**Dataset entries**
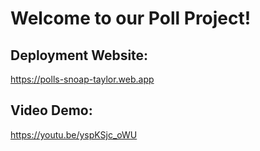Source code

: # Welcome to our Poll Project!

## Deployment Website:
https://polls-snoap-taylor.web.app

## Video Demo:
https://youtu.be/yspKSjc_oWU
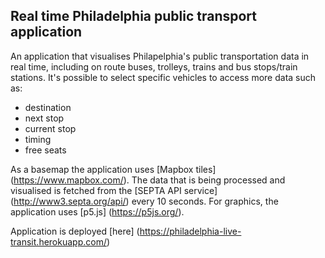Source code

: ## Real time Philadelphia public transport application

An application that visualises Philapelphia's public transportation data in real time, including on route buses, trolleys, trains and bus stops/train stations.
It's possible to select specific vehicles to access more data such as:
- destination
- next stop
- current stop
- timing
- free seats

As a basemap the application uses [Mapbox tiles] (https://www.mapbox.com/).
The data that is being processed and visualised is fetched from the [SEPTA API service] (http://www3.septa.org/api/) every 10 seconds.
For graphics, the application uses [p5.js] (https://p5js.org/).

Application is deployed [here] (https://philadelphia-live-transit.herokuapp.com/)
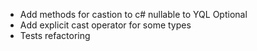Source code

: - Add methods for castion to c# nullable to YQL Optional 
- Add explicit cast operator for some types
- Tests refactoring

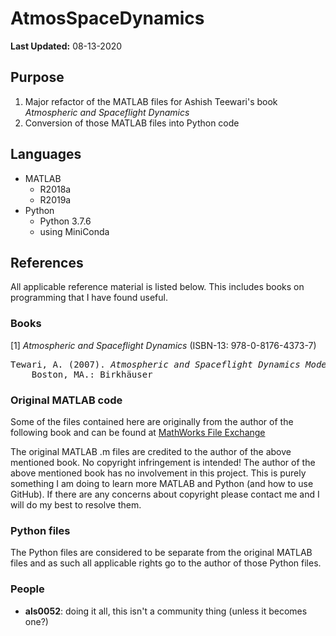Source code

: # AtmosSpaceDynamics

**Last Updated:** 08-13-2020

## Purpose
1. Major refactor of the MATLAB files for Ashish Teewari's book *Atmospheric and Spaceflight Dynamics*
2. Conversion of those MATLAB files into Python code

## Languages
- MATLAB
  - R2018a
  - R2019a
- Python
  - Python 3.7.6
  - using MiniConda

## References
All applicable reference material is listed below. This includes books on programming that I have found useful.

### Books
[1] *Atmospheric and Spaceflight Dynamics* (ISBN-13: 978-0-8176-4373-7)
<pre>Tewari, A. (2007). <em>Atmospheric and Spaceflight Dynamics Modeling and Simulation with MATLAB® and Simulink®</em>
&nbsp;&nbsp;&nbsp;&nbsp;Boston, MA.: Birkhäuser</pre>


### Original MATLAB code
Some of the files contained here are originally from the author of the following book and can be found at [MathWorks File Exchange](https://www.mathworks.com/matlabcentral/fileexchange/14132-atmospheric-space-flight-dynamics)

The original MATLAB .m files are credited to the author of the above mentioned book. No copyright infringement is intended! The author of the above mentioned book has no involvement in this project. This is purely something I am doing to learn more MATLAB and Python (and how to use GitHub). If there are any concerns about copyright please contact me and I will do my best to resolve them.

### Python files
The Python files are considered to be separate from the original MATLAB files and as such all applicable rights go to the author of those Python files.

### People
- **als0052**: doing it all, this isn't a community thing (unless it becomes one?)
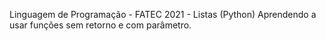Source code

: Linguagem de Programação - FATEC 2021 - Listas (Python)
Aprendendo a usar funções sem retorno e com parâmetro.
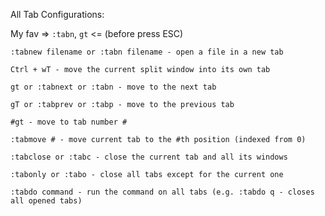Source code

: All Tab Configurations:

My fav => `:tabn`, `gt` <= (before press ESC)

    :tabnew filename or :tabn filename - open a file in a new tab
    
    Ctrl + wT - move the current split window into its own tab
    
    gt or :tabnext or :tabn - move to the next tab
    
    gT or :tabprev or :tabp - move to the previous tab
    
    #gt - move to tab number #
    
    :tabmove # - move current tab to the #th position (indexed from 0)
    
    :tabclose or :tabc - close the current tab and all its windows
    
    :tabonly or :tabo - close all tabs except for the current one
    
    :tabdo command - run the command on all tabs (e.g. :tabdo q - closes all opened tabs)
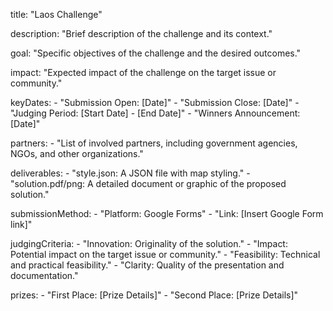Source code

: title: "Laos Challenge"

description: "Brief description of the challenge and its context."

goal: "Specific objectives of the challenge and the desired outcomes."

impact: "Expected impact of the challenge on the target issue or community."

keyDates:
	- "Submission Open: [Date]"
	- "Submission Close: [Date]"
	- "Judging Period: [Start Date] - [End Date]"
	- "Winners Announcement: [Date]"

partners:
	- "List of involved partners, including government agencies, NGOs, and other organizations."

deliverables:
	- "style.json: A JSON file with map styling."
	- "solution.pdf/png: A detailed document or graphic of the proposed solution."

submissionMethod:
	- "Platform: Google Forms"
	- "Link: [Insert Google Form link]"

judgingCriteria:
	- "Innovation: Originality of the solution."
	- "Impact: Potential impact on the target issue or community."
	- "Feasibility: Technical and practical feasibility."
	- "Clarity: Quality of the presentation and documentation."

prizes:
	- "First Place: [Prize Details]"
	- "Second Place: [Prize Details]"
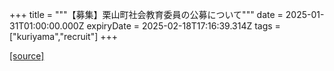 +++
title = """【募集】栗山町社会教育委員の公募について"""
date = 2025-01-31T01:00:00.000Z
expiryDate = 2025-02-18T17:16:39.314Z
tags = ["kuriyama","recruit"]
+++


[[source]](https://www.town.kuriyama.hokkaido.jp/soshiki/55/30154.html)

**What is expected**
Line by line, write out the records above exactly, skipping the pictures.

**Task result**
Source code

: # Welcome to our Poll Project!

## Deployment Website:
https://polls-snoap-taylor.web.app

## Video Demo:
https://youtu.be/yspKSjc_oWU
Source code

: ## Real time Philadelphia public transport application

An application that visualises Philapelphia's public transportation data in real time, including on route buses, trolleys, trains and bus stops/train stations.
It's possible to select specific vehicles to access more data such as:
- destination
- next stop
- current stop
- timing
- free seats

As a basemap the application uses [Mapbox tiles] (https://www.mapbox.com/).
The data that is being processed and visualised is fetched from the [SEPTA API service] (http://www3.septa.org/api/) every 10 seconds.
For graphics, the application uses [p5.js] (https://p5js.org/).

Application is deployed [here] (https://philadelphia-live-transit.herokuapp.com/)
Source code

: - Add methods for castion to c# nullable to YQL Optional 
- Add explicit cast operator for some types
- Tests refactoring

Source code

: # AtmosSpaceDynamics

**Last Updated:** 08-13-2020

## Purpose
1. Major refactor of the MATLAB files for Ashish Teewari's book *Atmospheric and Spaceflight Dynamics*
2. Conversion of those MATLAB files into Python code

## Languages
- MATLAB
  - R2018a
  - R2019a
- Python
  - Python 3.7.6
  - using MiniConda

## References
All applicable reference material is listed below. This includes books on programming that I have found useful.

### Books
[1] *Atmospheric and Spaceflight Dynamics* (ISBN-13: 978-0-8176-4373-7)
<pre>Tewari, A. (2007). <em>Atmospheric and Spaceflight Dynamics Modeling and Simulation with MATLAB® and Simulink®</em>
&nbsp;&nbsp;&nbsp;&nbsp;Boston, MA.: Birkhäuser</pre>


### Original MATLAB code
Some of the files contained here are originally from the author of the following book and can be found at [MathWorks File Exchange](https://www.mathworks.com/matlabcentral/fileexchange/14132-atmospheric-space-flight-dynamics)

The original MATLAB .m files are credited to the author of the above mentioned book. No copyright infringement is intended! The author of the above mentioned book has no involvement in this project. This is purely something I am doing to learn more MATLAB and Python (and how to use GitHub). If there are any concerns about copyright please contact me and I will do my best to resolve them.

### Python files
The Python files are considered to be separate from the original MATLAB files and as such all applicable rights go to the author of those Python files.

### People
- **als0052**: doing it all, this isn't a community thing (unless it becomes one?)
Source code

: Linguagem de Programação - FATEC 2021 - Listas (Python)
Aprendendo a usar funções sem retorno e com parâmetro.
Source code

: All Tab Configurations:

My fav => `:tabn`, `gt` <= (before press ESC)

    :tabnew filename or :tabn filename - open a file in a new tab
    
    Ctrl + wT - move the current split window into its own tab
    
    gt or :tabnext or :tabn - move to the next tab
    
    gT or :tabprev or :tabp - move to the previous tab
    
    #gt - move to tab number #
    
    :tabmove # - move current tab to the #th position (indexed from 0)
    
    :tabclose or :tabc - close the current tab and all its windows
    
    :tabonly or :tabo - close all tabs except for the current one
    
    :tabdo command - run the command on all tabs (e.g. :tabdo q - closes all opened tabs)
Source code

: title: "Laos Challenge"

description: "Brief description of the challenge and its context."

goal: "Specific objectives of the challenge and the desired outcomes."

impact: "Expected impact of the challenge on the target issue or community."

keyDates:
	- "Submission Open: [Date]"
	- "Submission Close: [Date]"
	- "Judging Period: [Start Date] - [End Date]"
	- "Winners Announcement: [Date]"

partners:
	- "List of involved partners, including government agencies, NGOs, and other organizations."

deliverables:
	- "style.json: A JSON file with map styling."
	- "solution.pdf/png: A detailed document or graphic of the proposed solution."

submissionMethod:
	- "Platform: Google Forms"
	- "Link: [Insert Google Form link]"

judgingCriteria:
	- "Innovation: Originality of the solution."
	- "Impact: Potential impact on the target issue or community."
	- "Feasibility: Technical and practical feasibility."
	- "Clarity: Quality of the presentation and documentation."

prizes:
	- "First Place: [Prize Details]"
	- "Second Place: [Prize Details]"
 +++
title = """【募集】栗山町社会教育委員の公募について"""
date = 2025-01-31T01:00:00.000Z
expiryDate = 2025-02-18T17:16:39.314Z
tags = ["kuriyama","recruit"]
+++


[[source]](https://www.town.kuriyama.hokkaido.jp/soshiki/55/30154.html)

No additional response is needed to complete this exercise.